27.05.2025 13:25

Copyright: A Threat to AI Development? Is It Time to Abandon It?

News image

The intersection of copyright law and artificial intelligence (AI) development has sparked a contentious debate, and recent remarks from Nick Clegg, Meta’s President of Global Affairs and former UK Deputy Prime Minister, have thrown fuel on the fire.

In a statement that sounds like it was ripped from a dystopian sci-fi script, Clegg suggested that the entire AI industry could collapse overnight if developers of large language models were required to seek permission to use copyrighted content for training.

Yes, you read that right: respecting intellectual property might just bring the AI revolution to a screeching halt.

This raises a profound ethical and practical dilemma. On one hand, copyright law exists to protect creators, ensuring they control and profit from their intellectual output. It’s a cornerstone of creative industries, from literature to music to software. On the other hand, AI developers argue that their systems require vast, unrestricted access to data — any data — to fuel innovation.

The idea of seeking permission for every piece of content used to train AI models is, in their view, a logistical nightmare that stifles progress. Clegg’s stance seems to imply that the needs of AI giants like Meta outweigh the rights of individual creators.

It’s a bold claim, and one that reeks of hypocrisy when you consider that companies like Meta stand to profit massively from AI without necessarily compensating the creators whose work powers it.

Let’s break this down. AI models, particularly large language models like those behind ChatGPT or Meta’s own AI endeavors, are trained on massive datasets scraped from the internet — think books, articles, social media posts, images, and more. The catch? Much of this content is protected by copyright. 

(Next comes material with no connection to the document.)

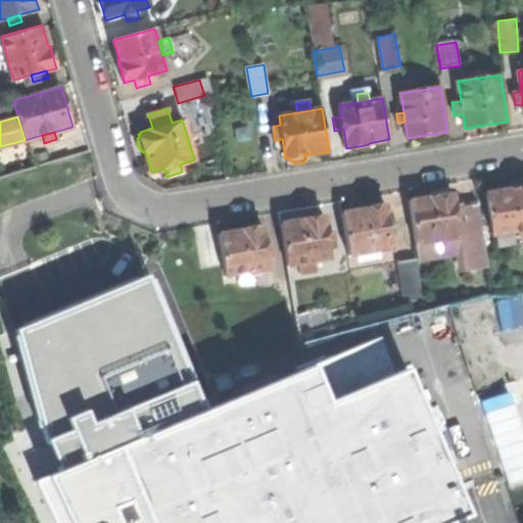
[(513,232),(522,229),(522,181),(515,183),(513,188),(502,190),(486,193),(493,235),(496,234),(513,232)]
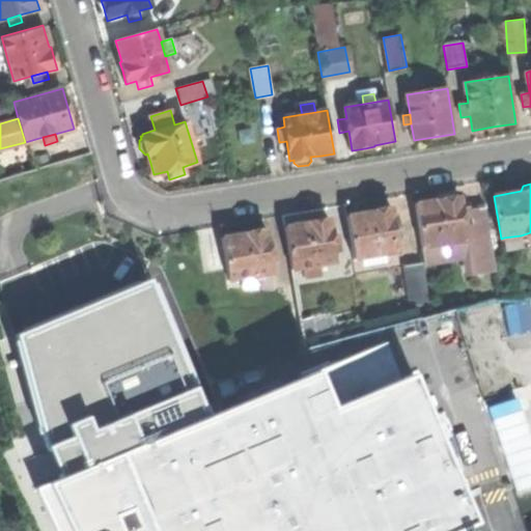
[(422,248),(467,240),(458,196),(456,196),(455,194),(451,191),(440,193),(437,197),(438,199),(427,201),(414,203),(422,248)]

Developers argue that obtaining permission for every piece of data is impractical, if not impossible.

They claim that AI training constitutes “fair use” (in U.S. legal terms) or falls under similar exemptions elsewhere, as the data is transformed into something new: a model that generates original outputs.

But creators and rights holders aren’t convinced. To them, it looks like their work is being exploited to build someone else’s billion-dollar product without so much as a thank-you note.

Clegg’s argument takes this a step further, framing copyright as an existential threat to AI innovation. It’s a convenient narrative for tech giants: portray creators’ rights as a roadblock to progress, and suddenly, the moral high ground shifts. 

Why bother with permissions when you’re building a chatbot that can generate viral memes or write poetry on demand? The implication is that creators should be thrilled to contribute to the “greater good” of AI development, even if it means giving up control over their work— and any potential compensation.

This stance paints a grim, cyberpunk-esque picture of a future where the market claims to be free and fair but operates on a tiered system of power. Tech companies, it seems, are “more equal” than the artists, writers, and musicians whose work they ingest.

The opacity doesn’t help: most AI developers, including Meta, are notoriously cagey about the datasets they use, citing proprietary concerns. If they’re not paying for the data and won’t even disclose its sources, where does that leave creators? Out in the cold, apparently, while their work fuels someone else’s AI empire.

So, is it time to abandon copyright, as the provocative question suggests? Hardly. Copyright, for all its flaws, remains a critical safeguard for creators in an increasingly digital world. Scrapping it would likely exacerbate inequality, giving tech giants free rein to exploit creative work while offering nothing in return.

A better solution lies in balance: clear legal frameworks that allow AI developers to access data for training while ensuring creators are fairly compensated or, at the very least, acknowledged. Some propose licensing models, where creators opt in and receive royalties for their data’s use.

Others advocate for stricter enforcement of existing laws to prevent unauthorized scraping.


Also read:

The irony is that AI, often hailed as a democratizing force, risks entrenching a new kind of digital feudalism — one where a handful of corporations dictate the terms and creators are left scrambling for scraps.

Clegg’s comments, far from resolving the issue, expose the tension at the heart of AI’s growth: innovation at the expense of fairness.

If we’re to avoid a dystopian outcome, the conversation needs to shift from “copyright vs. AI” to “how can AI and creators coexist?”

Otherwise, we’re just building a shinier matrix, where the only winners are the ones coding the chatbots.